*WORK TASK:*
Produce a verbatim transcription of the entries, with all pictures omitted.

*RECORDS PROVIDED:*

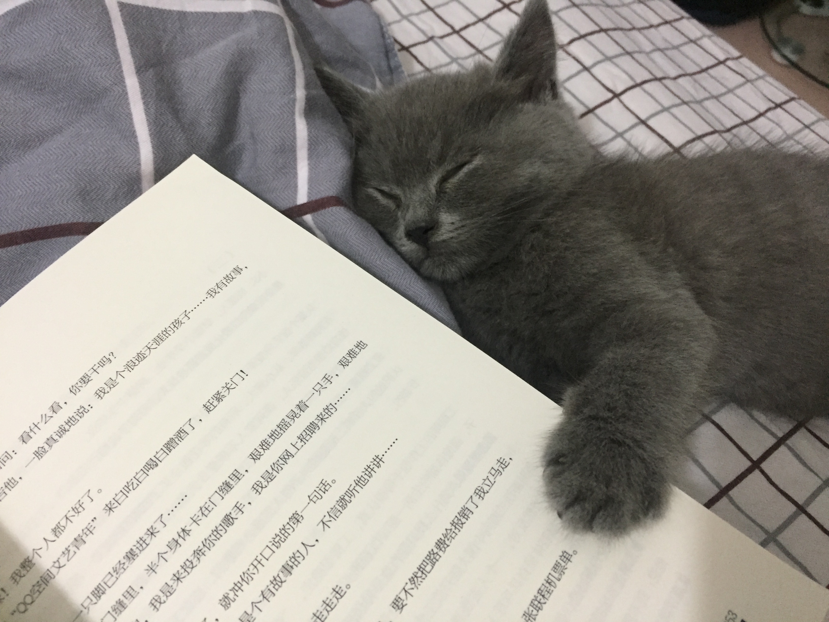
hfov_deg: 61.7
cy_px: 311
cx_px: 414
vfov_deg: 48.2
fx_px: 695
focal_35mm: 29
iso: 250
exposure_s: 1/20
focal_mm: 4.15
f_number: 2.2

*REPLY:*
hfov_deg: 61.7
cy_px: 311
cx_px: 414
vfov_deg: 48.2
fx_px: 695
focal_35mm: 29
iso: 250
exposure_s: 1/20
focal_mm: 4.15
f_number: 2.2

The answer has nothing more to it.